Stored data entries
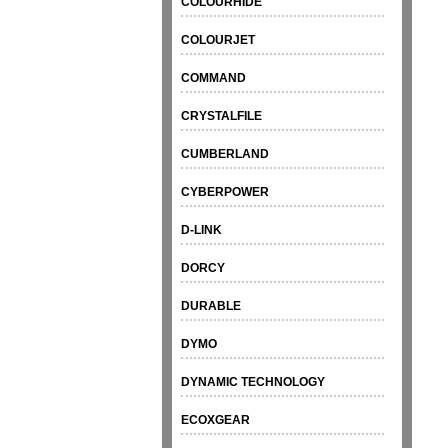
COLOURHIDE
COLOURJET
COMMAND
CRYSTALFILE
CUMBERLAND
CYBERPOWER
D-LINK
DORCY
DURABLE
DYMO
DYNAMIC TECHNOLOGY
ECOXGEAR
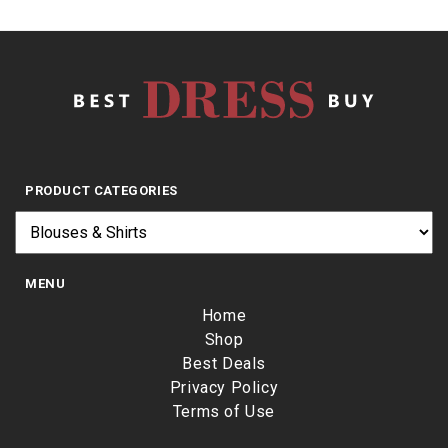
PRODUCT CATEGORIES
MENU
Home
Shop
Best Deals
Privacy Policy
Terms of Use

WHAT YOU NEED TO DO: Repeat the entries faithfully. Any picture gets left out.

EXERCISE ANSWER:
COLOURHIDE
COLOURJET
COMMAND
CRYSTALFILE
CUMBERLAND
CYBERPOWER
D-LINK
DORCY
DURABLE
DYMO
DYNAMIC TECHNOLOGY
ECOXGEAR
PRODUCT CATEGORIES
MENU
Home
Shop
Best Deals
Privacy Policy
Terms of Use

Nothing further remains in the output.